How, then, would the starts shake out if the game allowed the top starters to start with three days of rest? Calculating for Johnson, Groom, and Hughes, all of whom have 75-80 stamina ratings, the chart would look like this:

1 - Johnson
2 - Groom
3 - Hughes
4 - generic fourth starter
5 - generic fifth starter
0 - off-day
(xx) - double-header

APRIL
- - - - 1 2 3
0 1 2 3 4 1 2
0 3 1 2 4 3 1
0 2 3

MAY
- - - 1 4 2 3
0 1 2 3 4 1 2
0 3 1 2 4 3 1
0 2 1 3 4 2 1
0 3 2 1 (45) 0

JUNE
- - - - - - 2
1 4 3 2 1 4 3
2 1 4 3 2 1 4
3 0 1 2 3 4 1
0 2 3 1 4 2 3
0

JULY
- 1 2 3 (45) 1 2
0 0 1 2 3 4 1
0 2 3 1 4 2 3
0 1 2 3 4 0 1
2 3 4 1

AUGUST
- - - - 2 3 4
1 2 3 4 1 2 3
4 0 1 2 3 4 1
0 2 3 1 4 2 3
0 1 2 3 4 1 2

SEPTEMBER
0 (34) 1 2 5 3 1
0 0 2 1 3 4 2
1 0 3 2 1 4 3
2 0 0 1 2 3 4
0 1

OCTOBER
- - 2 0 1 3 2

This yields the following totals for game starts:

Johnson - 43
Groom - 42
Hughes - 38
4th starter - 28
5th starter - 3

At first glance, this chart looks a lot like the four-man strict rotation that I rejected at the start of this test. That's true, but then that's because it's an artificial construct. It doesn't take into account real-life factors like injuries, rainouts/double-headers, and, perhaps most importantly, the use of starters as relievers.

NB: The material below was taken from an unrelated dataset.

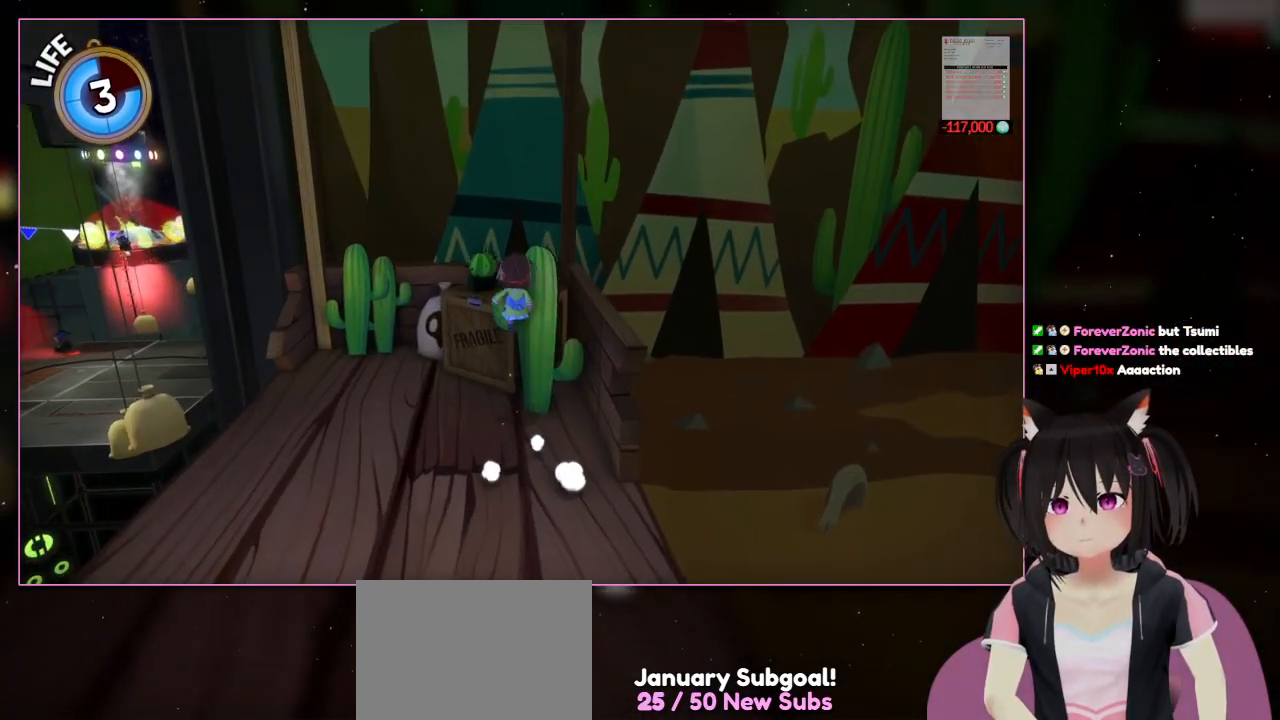
{"buttons": [], "left_stick": "up-right", "right_stick": "center", "events": [[233, "A", "down"], [433, "A", "up"], [433, "left_stick", "up-right"]]}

That last point merits some closer analysis....

joefromchicago · 09-22-2020, 10:20 PM

1912 SENATORS REPLAY (continued)

As noted previously, Walter Johnson was used as a high-leverage reliever in addition to his starting duties. In my replay, however, Johnson never appeared in relief. His stamina, however, should allow him not only to start with three days of rest, but it should also allow him to pitch in relief occasionally, either when he's fully rested or when he is slightly tired. In 1912, for instance, the Big Train started four games when he had pitched the day before in relief. I don't think that's even possible in OOTP, but it should be. Nevertheless, Johnson's use as a reliever probably meant that he lost about three or four starts over the season, and those starts went to pitchers lower in the rotation like Akers and Engel. The schedule and the way pitchers were used in dual roles, therefore, had a way of spreading out starts among the staff that can't be duplicated using a four- or five-man rotation.

In my replay, not only did Johnson not pitch in relief, but the other top starters (Groom, Hughes, and Cashion) combined for only nine relief appearances. Compare that to their real-life counterparts who together made forty trips from the bullpen in 1912. Instead of filling in as relievers in my replay, those pitchers were busy throwing complete games. That tracks my previous experience in which pitcher stamina paradoxically proved to be both too high and too low. Too high because pitchers were completing too many games and too low because the top starters weren't starting as often as they should. My Senators completed 111 games - an impressive 72% completion rate. The real-life Senators managed only 98 CGs (64%), which itself was higher than the MLB rate of 58% (which translates to 89.5 CGs).

Part of the problem may be the game's pinch-hitter setting. The out-of-the-box setting for "pinch hit for pitchers" is "very rarely." I'm not sure if that's realistic. Pinch-hitting stats are not broken out for 1912, so I looked at the box scores for each of the 56 games where the Senators used two or more pitchers. Of those, manager Clark Griffith replaced a pitcher with either a pinch-hitter or a pinch-runner in 30 games (including Walter Johnson, who pinch-hit three times - that guy was a machine!). Now, in some of those games the replacement came in the Senators' final at-bat, so pinch-hitting for the pitcher didn't result in a pitching change. Still, this gives some sense as to how often a team in this era might use pinch-hitters.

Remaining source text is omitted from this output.